*The problem*.
Select each line of the material that contains the string "theta", and copy those lines in full.

[Opening Record excerpts section]

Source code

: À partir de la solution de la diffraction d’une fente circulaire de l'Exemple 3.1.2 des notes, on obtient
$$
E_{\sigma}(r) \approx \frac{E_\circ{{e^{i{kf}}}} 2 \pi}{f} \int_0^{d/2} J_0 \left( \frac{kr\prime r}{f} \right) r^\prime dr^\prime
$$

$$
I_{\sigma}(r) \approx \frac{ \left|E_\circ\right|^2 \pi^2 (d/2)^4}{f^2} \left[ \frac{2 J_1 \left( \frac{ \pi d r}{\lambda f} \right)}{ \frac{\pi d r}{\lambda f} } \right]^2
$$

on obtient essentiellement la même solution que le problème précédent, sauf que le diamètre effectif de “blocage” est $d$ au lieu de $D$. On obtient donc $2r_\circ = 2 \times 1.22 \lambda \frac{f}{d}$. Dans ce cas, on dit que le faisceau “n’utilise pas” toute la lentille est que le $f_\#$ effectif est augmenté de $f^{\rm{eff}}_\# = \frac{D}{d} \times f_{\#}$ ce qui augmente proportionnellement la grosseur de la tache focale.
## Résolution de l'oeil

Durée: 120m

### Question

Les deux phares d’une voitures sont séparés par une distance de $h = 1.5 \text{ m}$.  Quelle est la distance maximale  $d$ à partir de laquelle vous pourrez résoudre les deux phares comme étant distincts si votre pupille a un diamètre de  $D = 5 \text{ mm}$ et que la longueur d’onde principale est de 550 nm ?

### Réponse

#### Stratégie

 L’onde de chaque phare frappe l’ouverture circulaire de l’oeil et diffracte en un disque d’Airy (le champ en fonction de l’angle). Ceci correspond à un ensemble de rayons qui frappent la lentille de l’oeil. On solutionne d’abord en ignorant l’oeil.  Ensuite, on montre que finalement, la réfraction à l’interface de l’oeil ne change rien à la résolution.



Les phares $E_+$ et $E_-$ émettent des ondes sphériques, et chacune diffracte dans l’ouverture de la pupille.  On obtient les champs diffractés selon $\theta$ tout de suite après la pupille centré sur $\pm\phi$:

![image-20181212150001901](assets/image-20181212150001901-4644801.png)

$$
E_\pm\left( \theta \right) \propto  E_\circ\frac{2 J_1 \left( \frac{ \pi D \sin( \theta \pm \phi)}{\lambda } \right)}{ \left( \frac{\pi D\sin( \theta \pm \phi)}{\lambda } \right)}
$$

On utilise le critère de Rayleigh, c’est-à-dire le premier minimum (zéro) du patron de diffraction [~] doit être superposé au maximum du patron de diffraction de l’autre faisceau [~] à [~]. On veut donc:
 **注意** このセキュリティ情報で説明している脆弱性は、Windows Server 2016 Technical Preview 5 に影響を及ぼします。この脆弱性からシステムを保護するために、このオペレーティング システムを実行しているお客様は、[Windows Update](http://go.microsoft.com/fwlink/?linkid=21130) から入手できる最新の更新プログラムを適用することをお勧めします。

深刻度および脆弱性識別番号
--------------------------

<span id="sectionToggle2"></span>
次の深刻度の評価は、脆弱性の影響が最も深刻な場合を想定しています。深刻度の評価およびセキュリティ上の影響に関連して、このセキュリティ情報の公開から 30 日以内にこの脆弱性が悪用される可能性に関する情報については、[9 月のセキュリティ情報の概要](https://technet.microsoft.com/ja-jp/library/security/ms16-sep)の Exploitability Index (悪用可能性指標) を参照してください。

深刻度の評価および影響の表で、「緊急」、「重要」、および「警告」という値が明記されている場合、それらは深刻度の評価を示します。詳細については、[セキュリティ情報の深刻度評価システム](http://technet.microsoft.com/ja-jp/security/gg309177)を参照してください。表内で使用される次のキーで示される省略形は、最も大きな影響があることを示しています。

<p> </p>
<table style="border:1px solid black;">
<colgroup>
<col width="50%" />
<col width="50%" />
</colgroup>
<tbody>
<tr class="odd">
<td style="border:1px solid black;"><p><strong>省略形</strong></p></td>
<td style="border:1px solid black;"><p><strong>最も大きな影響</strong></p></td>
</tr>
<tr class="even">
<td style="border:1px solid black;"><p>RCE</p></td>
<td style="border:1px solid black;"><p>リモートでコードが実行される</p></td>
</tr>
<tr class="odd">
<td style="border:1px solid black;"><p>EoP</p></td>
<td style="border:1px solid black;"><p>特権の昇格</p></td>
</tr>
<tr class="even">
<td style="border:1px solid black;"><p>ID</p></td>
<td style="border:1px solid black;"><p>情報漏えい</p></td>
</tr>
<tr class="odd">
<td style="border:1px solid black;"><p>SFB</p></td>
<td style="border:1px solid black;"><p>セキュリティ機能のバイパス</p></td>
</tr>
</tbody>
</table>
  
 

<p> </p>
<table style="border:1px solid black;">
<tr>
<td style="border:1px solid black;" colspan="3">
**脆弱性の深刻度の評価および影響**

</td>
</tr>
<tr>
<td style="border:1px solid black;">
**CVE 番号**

[Closing Record excerpts section]

*Answer for the task*.
Les phares $E_+$ et $E_-$ émettent des ondes sphériques, et chacune diffracte dans l’ouverture de la pupille.  On obtient les champs diffractés selon $\theta$ tout de suite après la pupille centré sur $\pm\phi$:
E_\pm\left( \theta \right) \propto  E_\circ\frac{2 J_1 \left( \frac{ \pi D \sin( \theta \pm \phi)}{\lambda } \right)}{ \left( \frac{\pi D\sin( \theta \pm \phi)}{\lambda } \right)}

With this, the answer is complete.